[Your goal]: Please reproduce all entries word for word and omit their pictures.

[Extracted data]:

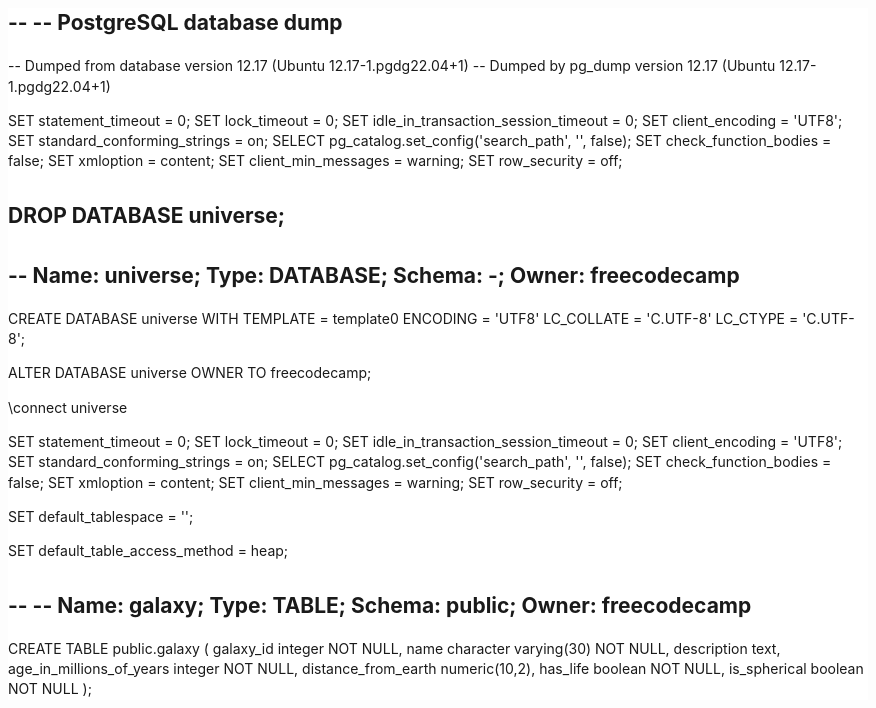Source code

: --
-- PostgreSQL database dump
--

-- Dumped from database version 12.17 (Ubuntu 12.17-1.pgdg22.04+1)
-- Dumped by pg_dump version 12.17 (Ubuntu 12.17-1.pgdg22.04+1)

SET statement_timeout = 0;
SET lock_timeout = 0;
SET idle_in_transaction_session_timeout = 0;
SET client_encoding = 'UTF8';
SET standard_conforming_strings = on;
SELECT pg_catalog.set_config('search_path', '', false);
SET check_function_bodies = false;
SET xmloption = content;
SET client_min_messages = warning;
SET row_security = off;

DROP DATABASE universe;
--
-- Name: universe; Type: DATABASE; Schema: -; Owner: freecodecamp
--

CREATE DATABASE universe WITH TEMPLATE = template0 ENCODING = 'UTF8' LC_COLLATE = 'C.UTF-8' LC_CTYPE = 'C.UTF-8';


ALTER DATABASE universe OWNER TO freecodecamp;

\connect universe

SET statement_timeout = 0;
SET lock_timeout = 0;
SET idle_in_transaction_session_timeout = 0;
SET client_encoding = 'UTF8';
SET standard_conforming_strings = on;
SELECT pg_catalog.set_config('search_path', '', false);
SET check_function_bodies = false;
SET xmloption = content;
SET client_min_messages = warning;
SET row_security = off;

SET default_tablespace = '';

SET default_table_access_method = heap;

--
-- Name: galaxy; Type: TABLE; Schema: public; Owner: freecodecamp
--

CREATE TABLE public.galaxy (
    galaxy_id integer NOT NULL,
    name character varying(30) NOT NULL,
    description text,
    age_in_millions_of_years integer NOT NULL,
    distance_from_earth numeric(10,2),
    has_life boolean NOT NULL,
    is_spherical boolean NOT NULL
);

[Exercise output]:
Source code

: --
-- PostgreSQL database dump
--

-- Dumped from database version 12.17 (Ubuntu 12.17-1.pgdg22.04+1)
-- Dumped by pg_dump version 12.17 (Ubuntu 12.17-1.pgdg22.04+1)

SET statement_timeout = 0;
SET lock_timeout = 0;
SET idle_in_transaction_session_timeout = 0;
SET client_encoding = 'UTF8';
SET standard_conforming_strings = on;
SELECT pg_catalog.set_config('search_path', '', false);
SET check_function_bodies = false;
SET xmloption = content;
SET client_min_messages = warning;
SET row_security = off;

DROP DATABASE universe;
--
-- Name: universe; Type: DATABASE; Schema: -; Owner: freecodecamp
--

CREATE DATABASE universe WITH TEMPLATE = template0 ENCODING = 'UTF8' LC_COLLATE = 'C.UTF-8' LC_CTYPE = 'C.UTF-8';


ALTER DATABASE universe OWNER TO freecodecamp;

\connect universe

SET statement_timeout = 0;
SET lock_timeout = 0;
SET idle_in_transaction_session_timeout = 0;
SET client_encoding = 'UTF8';
SET standard_conforming_strings = on;
SELECT pg_catalog.set_config('search_path', '', false);
SET check_function_bodies = false;
SET xmloption = content;
SET client_min_messages = warning;
SET row_security = off;

SET default_tablespace = '';

SET default_table_access_method = heap;

--
-- Name: galaxy; Type: TABLE; Schema: public; Owner: freecodecamp
--

CREATE TABLE public.galaxy (
    galaxy_id integer NOT NULL,
    name character varying(30) NOT NULL,
    description text,
    age_in_millions_of_years integer NOT NULL,
    distance_from_earth numeric(10,2),
    has_life boolean NOT NULL,
    is_spherical boolean NOT NULL
);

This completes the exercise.